_Written request_.
Format the lines of all the rows below as a single numbered list, omitting any blank lines.

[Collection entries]

# # #

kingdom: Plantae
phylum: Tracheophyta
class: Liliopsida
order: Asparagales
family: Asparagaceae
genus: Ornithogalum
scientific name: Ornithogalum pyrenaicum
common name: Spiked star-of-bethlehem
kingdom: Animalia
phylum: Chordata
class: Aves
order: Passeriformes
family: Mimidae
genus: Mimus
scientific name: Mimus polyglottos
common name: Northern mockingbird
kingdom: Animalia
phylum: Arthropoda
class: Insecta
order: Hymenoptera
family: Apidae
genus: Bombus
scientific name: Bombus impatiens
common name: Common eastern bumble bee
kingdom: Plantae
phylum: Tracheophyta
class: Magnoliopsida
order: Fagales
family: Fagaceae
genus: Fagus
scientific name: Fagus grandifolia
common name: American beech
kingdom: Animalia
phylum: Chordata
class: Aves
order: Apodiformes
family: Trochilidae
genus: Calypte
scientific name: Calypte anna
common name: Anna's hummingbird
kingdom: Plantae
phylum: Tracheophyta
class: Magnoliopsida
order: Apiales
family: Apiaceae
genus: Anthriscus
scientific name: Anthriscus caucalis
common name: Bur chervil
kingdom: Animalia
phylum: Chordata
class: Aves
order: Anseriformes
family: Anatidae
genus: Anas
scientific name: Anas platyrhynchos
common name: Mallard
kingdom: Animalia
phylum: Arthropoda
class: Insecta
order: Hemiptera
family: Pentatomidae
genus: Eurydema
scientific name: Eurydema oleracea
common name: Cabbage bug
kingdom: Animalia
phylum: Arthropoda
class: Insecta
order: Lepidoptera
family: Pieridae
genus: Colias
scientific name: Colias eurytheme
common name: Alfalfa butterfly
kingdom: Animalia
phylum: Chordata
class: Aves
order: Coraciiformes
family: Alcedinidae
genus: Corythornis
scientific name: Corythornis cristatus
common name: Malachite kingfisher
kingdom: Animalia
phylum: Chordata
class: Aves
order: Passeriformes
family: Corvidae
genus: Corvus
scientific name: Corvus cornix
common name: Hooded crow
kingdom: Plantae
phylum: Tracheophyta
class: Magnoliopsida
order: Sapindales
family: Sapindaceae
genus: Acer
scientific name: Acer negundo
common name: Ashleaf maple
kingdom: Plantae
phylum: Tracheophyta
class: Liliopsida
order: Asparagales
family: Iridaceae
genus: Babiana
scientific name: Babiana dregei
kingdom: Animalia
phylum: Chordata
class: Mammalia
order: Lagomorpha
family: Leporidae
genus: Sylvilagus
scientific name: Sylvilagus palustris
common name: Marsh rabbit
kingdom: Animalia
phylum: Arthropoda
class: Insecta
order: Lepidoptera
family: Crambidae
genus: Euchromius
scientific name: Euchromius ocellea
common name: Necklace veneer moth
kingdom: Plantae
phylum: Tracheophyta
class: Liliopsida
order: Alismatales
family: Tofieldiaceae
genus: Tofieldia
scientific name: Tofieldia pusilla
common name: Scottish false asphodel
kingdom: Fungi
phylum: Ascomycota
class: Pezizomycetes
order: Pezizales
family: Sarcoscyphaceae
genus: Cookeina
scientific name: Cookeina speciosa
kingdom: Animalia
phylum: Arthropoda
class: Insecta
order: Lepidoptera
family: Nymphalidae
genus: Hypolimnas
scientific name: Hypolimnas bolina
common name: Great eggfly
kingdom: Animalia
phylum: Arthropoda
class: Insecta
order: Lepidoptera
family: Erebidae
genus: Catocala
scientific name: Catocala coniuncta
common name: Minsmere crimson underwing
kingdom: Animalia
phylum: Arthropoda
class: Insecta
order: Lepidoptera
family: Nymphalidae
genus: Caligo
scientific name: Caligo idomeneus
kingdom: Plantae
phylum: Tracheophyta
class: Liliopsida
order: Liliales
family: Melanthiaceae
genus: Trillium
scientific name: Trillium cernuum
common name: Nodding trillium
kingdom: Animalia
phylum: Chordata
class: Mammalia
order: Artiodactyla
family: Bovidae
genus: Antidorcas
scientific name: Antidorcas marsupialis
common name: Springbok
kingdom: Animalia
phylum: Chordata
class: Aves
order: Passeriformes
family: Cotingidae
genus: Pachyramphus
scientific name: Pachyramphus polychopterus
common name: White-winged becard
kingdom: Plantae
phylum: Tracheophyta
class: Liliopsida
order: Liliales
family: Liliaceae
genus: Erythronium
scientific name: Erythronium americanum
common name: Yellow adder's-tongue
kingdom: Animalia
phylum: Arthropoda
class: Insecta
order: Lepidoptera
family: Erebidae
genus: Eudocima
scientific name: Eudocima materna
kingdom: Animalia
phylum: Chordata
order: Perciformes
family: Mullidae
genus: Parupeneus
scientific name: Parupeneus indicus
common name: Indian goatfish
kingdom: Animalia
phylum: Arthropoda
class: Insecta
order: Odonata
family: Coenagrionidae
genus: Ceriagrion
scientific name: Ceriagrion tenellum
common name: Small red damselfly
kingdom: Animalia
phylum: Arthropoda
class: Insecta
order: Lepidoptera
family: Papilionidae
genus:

# # #

_Written response_.
1. kingdom: Plantae
2. phylum: Tracheophyta
3. class: Liliopsida
4. order: Asparagales
5. family: Asparagaceae
6. genus: Ornithogalum
7. scientific name: Ornithogalum pyrenaicum
8. common name: Spiked star-of-bethlehem
9. kingdom: Animalia
10. phylum: Chordata
11. class: Aves
12. order: Passeriformes
13. family: Mimidae
14. genus: Mimus
15. scientific name: Mimus polyglottos
16. common name: Northern mockingbird
17. kingdom: Animalia
18. phylum: Arthropoda
19. class: Insecta
20. order: Hymenoptera
21. family: Apidae
22. genus: Bombus
23. scientific name: Bombus impatiens
24. common name: Common eastern bumble bee
25. kingdom: Plantae
26. phylum: Tracheophyta
27. class: Magnoliopsida
28. order: Fagales
29. family: Fagaceae
30. genus: Fagus
31. scientific name: Fagus grandifolia
32. common name: American beech
33. kingdom: Animalia
34. phylum: Chordata
35. class: Aves
36. order: Apodiformes
37. family: Trochilidae
38. genus: Calypte
39. scientific name: Calypte anna
40. common name: Anna's hummingbird
41. kingdom: Plantae
42. phylum: Tracheophyta
43. class: Magnoliopsida
44. order: Apiales
45. family: Apiaceae
46. genus: Anthriscus
47. scientific name: Anthriscus caucalis
48. common name: Bur chervil
49. kingdom: Animalia
50. phylum: Chordata
51. class: Aves
52. order: Anseriformes
53. family: Anatidae
54. genus: Anas
55. scientific name: Anas platyrhynchos
56. common name: Mallard
57. kingdom: Animalia
58. phylum: Arthropoda
59. class: Insecta
60. order: Hemiptera
61. family: Pentatomidae
62. genus: Eurydema
63. scientific name: Eurydema oleracea
64. common name: Cabbage bug
65. kingdom: Animalia
66. phylum: Arthropoda
67. class: Insecta
68. order: Lepidoptera
69. family: Pieridae
70. genus: Colias
71. scientific name: Colias eurytheme
72. common name: Alfalfa butterfly
73. kingdom: Animalia
74. phylum: Chordata
75. class: Aves
76. order: Coraciiformes
77. family: Alcedinidae
78. genus: Corythornis
79. scientific name: Corythornis cristatus
80. common name: Malachite kingfisher
81. kingdom: Animalia
82. phylum: Chordata
83. class: Aves
84. order: Passeriformes
85. family: Corvidae
86. genus: Corvus
87. scientific name: Corvus cornix
88. common name: Hooded crow
89. kingdom: Plantae
90. phylum: Tracheophyta
91. class: Magnoliopsida
92. order: Sapindales
93. family: Sapindaceae
94. genus: Acer
95. scientific name: Acer negundo
96. common name: Ashleaf maple
97. kingdom: Plantae
98. phylum: Tracheophyta
99. class: Liliopsida
100. order: Asparagales
101. family: Iridaceae
102. genus: Babiana
103. scientific name: Babiana dregei
104. kingdom: Animalia
105. phylum: Chordata
106. class: Mammalia
107. order: Lagomorpha
108. family: Leporidae
109. genus: Sylvilagus
110. scientific name: Sylvilagus palustris
111. common name: Marsh rabbit
112. kingdom: Animalia
113. phylum: Arthropoda
114. class: Insecta
115. order: Lepidoptera
116. family: Crambidae
117. genus: Euchromius
118. scientific name: Euchromius ocellea
119. common name: Necklace veneer moth
120. kingdom: Plantae
121. phylum: Tracheophyta
122. class: Liliopsida
123. order: Alismatales
124. family: Tofieldiaceae
125. genus: Tofieldia
126. scientific name: Tofieldia pusilla
127. common name: Scottish false asphodel
128. kingdom: Fungi
129. phylum: Ascomycota
130. class: Pezizomycetes
131. order: Pezizales
132. family: Sarcoscyphaceae
133. genus: Cookeina
134. scientific name: Cookeina speciosa
135. kingdom: Animalia
136. phylum: Arthropoda
137. class: Insecta
138. order: Lepidoptera
139. family: Nymphalidae
140. genus: Hypolimnas
141. scientific name: Hypolimnas bolina
142. common name: Great eggfly
143. kingdom: Animalia
144. phylum: Arthropoda
145. class: Insecta
146. order: Lepidoptera
147. family: Erebidae
148. genus: Catocala
149. scientific name: Catocala coniuncta
150. common name: Minsmere crimson underwing
151. kingdom: Animalia
152. phylum: Arthropoda
153. class: Insecta
154. order: Lepidoptera
155. family: Nymphalidae
156. genus: Caligo
157. scientific name: Caligo idomeneus
158. kingdom: Plantae
159. phylum: Tracheophyta
160. class: Liliopsida
161. order: Liliales
162. family: Melanthiaceae
163. genus: Trillium
164. scientific name: Trillium cernuum
165. common name: Nodding trillium
166. kingdom: Animalia
167. phylum: Chordata
168. class: Mammalia
169. order: Artiodactyla
170. family: Bovidae
171. genus: Antidorcas
172. scientific name: Antidorcas marsupialis
173. common name: Springbok
174. kingdom: Animalia
175. phylum: Chordata
176. class: Aves
177. order: Passeriformes
178. family: Cotingidae
179. genus: Pachyramphus
180. scientific name: Pachyramphus polychopterus
181. common name: White-winged becard
182. kingdom: Plantae
183. phylum: Tracheophyta
184. class: Liliopsida
185. order: Liliales
186. family: Liliaceae
187. genus: Erythronium
188. scientific name: Erythronium americanum
189. common name: Yellow adder's-tongue
190. kingdom: Animalia
191. phylum: Arthropoda
192. class: Insecta
193. order: Lepidoptera
194. family: Erebidae
195. genus: Eudocima
196. scientific name: Eudocima materna
197. kingdom: Animalia
198. phylum: Chordata
199. order: Perciformes
200. family: Mullidae
201. genus: Parupeneus
202. scientific name: Parupeneus indicus
203. common name: Indian goatfish
204. kingdom: Animalia
205. phylum: Arthropoda
206. class: Insecta
207. order: Odonata
208. family: Coenagrionidae
209. genus: Ceriagrion
210. scientific name: Ceriagrion tenellum
211. common name: Small red damselfly
212. kingdom: Animalia
213. phylum: Arthropoda
214. class: Insecta
215. order: Lepidoptera
216. family: Papilionidae
217. genus:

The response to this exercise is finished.